■ **Testo del documento**:
----

Diciamo che l’economia Usa si è ripresa e sta per ripartire alla grande,
proprio perché sono stati in grado di produrre un film come “W” ideato, scritto
e girato da un intellettuale repubblicano come Oliver Stone e non da un
liberal che ha studiato linguaggio cinematografico con Noam Chomsky. L’Italia
non ha più una industria cinematografica, non perché non ci sono soldi e
l’economia è azzerata, bensì perché non esiste mercato per gli artisti in ogni
campo (dal produttore al distributore passando per registi, sceneggiatori,
attori, fotografi, ecc.) e la scarsità sia di buon cinema che di buona
letteratura ha impoverito in maniera gigantesca il tessuto connettivo del paese,
producendo una crisi spaventosa che è, prima di ogni altra cosa, una crisi di
valori culturali.
I sei (modestissimi) film su George W. Bush, prodotti e girati da
democratici con la bava alla bocca, non hanno retto nelle sale neppure due
giorni e sono scomparsi nel silenzio. Non perché sia scattata la censura ma
perché erano prodotti flosci malati di faziosità. Il messaggio di Oliver Stone
è stato molto chiaro: noi americani siamo finiti in crisi perché siamo stati
governati da un simpatico cialtrone, con l’aggravante di essere un criminale a
sua insaputa, un burattino nelle mani di un gruppo di marpioni al fulmicotone
(splendida l’interpretazione di Richard Dreyfuss nel ruolo del vice Dick Cheney).
Da noi non esiste neanche una possibilità su 60 milioni che un grande creativo (magari
qualcuno che politicamente è un liberale
di destra che nel 2001 aveva votato per Berlusconi ed è stato deluso) riesca a
fare un film sul leader del PDL raccontando delle verità narrative senza
mostrare squallidi gossip da bar o ancora peggio una visione fumettistica, sia
elogiativa che dispregiativa.
Gli altri due film di cui parlavo sono due film “politici” italiani,
uno di qualche anno fa (“Il caimano” di Nanni Moretti) e l’altro del 2011 (“Il
divo” di Paolo Sorrentino). Due prodotti perdenti perché entrambi sottilmente e diabolicamente
orwelliani.
Mentre il film di Oliver Stone non è affatto un film di propaganda
repubblicana agiografica né tantomeno di critica liberal o radical-chic, “Il
caimano” di Moretti è un film involontariamente berlusconiano, che ha l’intenzione di essere critico, ma non
lo è. Penso che Berlusconi abbia adorato quel film. E’ involontariamente berlusconiano perchè ruota innanzitutto
sull’applicazione pedissequa e anche infantile di un principio narcisista per
cui chi racconta la vicenda la interpreta anche, proiettando quindi la propria idea oppositiva
che diventa acritica; e poi perché
commette il peccato capitale che Elio Petri era riuscito allora ad evitare:
presenta Berlusconi come una specie di genio del male (quindi esaltandolo)

----

[Voci tratte da un dataset]
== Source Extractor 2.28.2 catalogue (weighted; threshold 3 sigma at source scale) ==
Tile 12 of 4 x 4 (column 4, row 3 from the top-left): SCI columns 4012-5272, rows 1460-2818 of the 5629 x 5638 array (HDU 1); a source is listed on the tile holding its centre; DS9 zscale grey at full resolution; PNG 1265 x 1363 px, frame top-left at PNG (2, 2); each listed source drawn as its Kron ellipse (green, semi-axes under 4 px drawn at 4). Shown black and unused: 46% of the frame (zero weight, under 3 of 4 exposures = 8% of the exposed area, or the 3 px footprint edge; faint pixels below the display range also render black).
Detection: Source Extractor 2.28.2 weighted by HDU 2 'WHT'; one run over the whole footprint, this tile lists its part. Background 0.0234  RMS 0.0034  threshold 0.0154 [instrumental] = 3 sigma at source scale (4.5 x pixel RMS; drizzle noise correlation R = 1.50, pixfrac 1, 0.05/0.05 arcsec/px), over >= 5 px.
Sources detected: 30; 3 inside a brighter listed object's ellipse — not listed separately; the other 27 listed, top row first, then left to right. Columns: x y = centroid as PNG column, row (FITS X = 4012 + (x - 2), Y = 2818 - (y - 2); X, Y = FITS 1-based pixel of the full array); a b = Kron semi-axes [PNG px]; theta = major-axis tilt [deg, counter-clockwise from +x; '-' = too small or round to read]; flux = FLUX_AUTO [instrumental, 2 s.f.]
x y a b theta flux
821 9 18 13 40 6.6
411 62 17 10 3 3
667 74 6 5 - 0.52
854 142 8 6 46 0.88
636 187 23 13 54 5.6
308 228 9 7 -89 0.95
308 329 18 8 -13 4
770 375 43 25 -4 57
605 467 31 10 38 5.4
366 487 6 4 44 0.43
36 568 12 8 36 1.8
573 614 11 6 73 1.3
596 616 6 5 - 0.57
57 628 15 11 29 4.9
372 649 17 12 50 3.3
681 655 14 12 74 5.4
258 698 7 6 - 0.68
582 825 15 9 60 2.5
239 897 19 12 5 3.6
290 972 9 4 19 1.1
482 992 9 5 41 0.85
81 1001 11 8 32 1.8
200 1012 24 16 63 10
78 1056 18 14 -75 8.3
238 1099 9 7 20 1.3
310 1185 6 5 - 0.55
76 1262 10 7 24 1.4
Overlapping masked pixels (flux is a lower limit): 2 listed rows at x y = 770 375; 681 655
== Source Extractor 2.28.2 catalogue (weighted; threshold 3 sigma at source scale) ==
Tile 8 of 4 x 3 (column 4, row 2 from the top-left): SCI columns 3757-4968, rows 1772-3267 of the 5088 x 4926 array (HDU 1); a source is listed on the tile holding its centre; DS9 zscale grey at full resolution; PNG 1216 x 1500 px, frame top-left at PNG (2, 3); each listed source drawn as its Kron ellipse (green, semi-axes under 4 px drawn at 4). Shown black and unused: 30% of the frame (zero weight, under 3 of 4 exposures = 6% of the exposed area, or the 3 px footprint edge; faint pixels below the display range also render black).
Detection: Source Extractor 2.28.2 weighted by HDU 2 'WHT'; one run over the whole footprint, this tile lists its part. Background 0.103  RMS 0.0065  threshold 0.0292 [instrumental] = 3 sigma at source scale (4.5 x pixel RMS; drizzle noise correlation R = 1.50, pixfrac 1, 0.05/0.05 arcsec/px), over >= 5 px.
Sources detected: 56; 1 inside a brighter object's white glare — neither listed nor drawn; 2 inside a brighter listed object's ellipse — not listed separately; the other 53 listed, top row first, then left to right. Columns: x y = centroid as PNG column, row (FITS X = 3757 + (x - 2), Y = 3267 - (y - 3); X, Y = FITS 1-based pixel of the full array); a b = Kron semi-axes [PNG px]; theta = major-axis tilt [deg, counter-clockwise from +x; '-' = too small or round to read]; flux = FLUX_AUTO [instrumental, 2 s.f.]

----

■ **Esercizi**:
a - Nel testo sul cinema politico, quali figure professionali compaiono tra parentesi come esempi degli artisti a cui manca un mercato in Italia? Elencale tutte.
b - Scrivi il seguito del testo sul cinema politico, riprendendo dopo l'ultima parte riportata.

■ **Soluzioni**:
a - produttore, distributore, registi, sceneggiatori, attori, fotografi

b -
invece di fornire adeguati elementi narrativi per spiegare come si tratti
soprattutto di un abile condottiero che si è avvalso in questi 30 anni della
totale, deferente, lucida e consapevole complicità dell’intera classe
politica italiana: una elite di cialtroni criminali, come quella intorno a Bush. Identica deriva quella de “Il divo” di
Sorrentino, che presenta un Andreotti davvero meraviglioso, quasi incantevole,
nella sua versione satanica caricaturale. Neppure una scena che ci abbia
mostrato le lunghe ed elaborate cene insieme ai comunisti, la comune gestione
dell’industria cinematografica alla fine degli anni’70, con il fine strategico
di raggiungere l’obiettivo che poi è stato realizzato.
Già il titolo è falsificatorio.
Se c’è una cosa che non ha mai
corrisposto in alcun modo alla figura imperiosa di Andreotti è proprio quella
del divo. Anche questo, come l’altro, un
totale flop nel mondo perché non spiega nulla di questa Italia feroce e
consociativa, criminale sempre nel suo doppiogiochismo trasformista. Anche in questo caso come per Berlusconi:
uomini che diventano potenti per magia, per volontà della Vergine Maria e
non per l’endemica propensione
opportunista dell’italiano piccolo-borghese, che si sente sempre suddito e mai
cittadino, misero dentro e tronfio fuori, sempre incline a fare il forte con
chi è più debole e a umiliarsi in maniera servile con chi è più forte. Sempre
sudditi, comunque vadano le cose, e mai ma proprio mai, membri della
cittadinanza collettiva. Perché a essere sudditi, se si riesce a entrare in
contatto con il potere, quantomeno con i cortigiani, c’è sempre qualche
briciola da portare a casa e far contenta la famiglia.
Prendo spunto da questi film per fare una riflessione sulla realtà
italiana, che ritengo sia
pericolosamente diventata un cantiere aperto di esperimento sociale orwelliano.
Essere contro Berlusconi o a difesa di Berlusconi, in questo momento,
per i cittadini italiani, è in entrambi i casi perdente.
Ciò che conta è iniziare la lunga marcia di allontanamento dal berlusconismo,
per una rivoluzione culturale che porti ad una totale trasformazione
dell’attuale scala di valori.
C’è scritto nel Talmud, antica saggezza millenaria: “Ogni mezza
verità è una menzogna intera”.
Penso che sia il più importante mantra da utilizzare per avviarci verso
una potenziale modalità di cambiamento della nostra società. Una modificazione
che riguardi tutti, sia a destra che a sinistra, perché attutire la verità
annacquandola finisce, inevitabilmente, per trasformarla in menzogna.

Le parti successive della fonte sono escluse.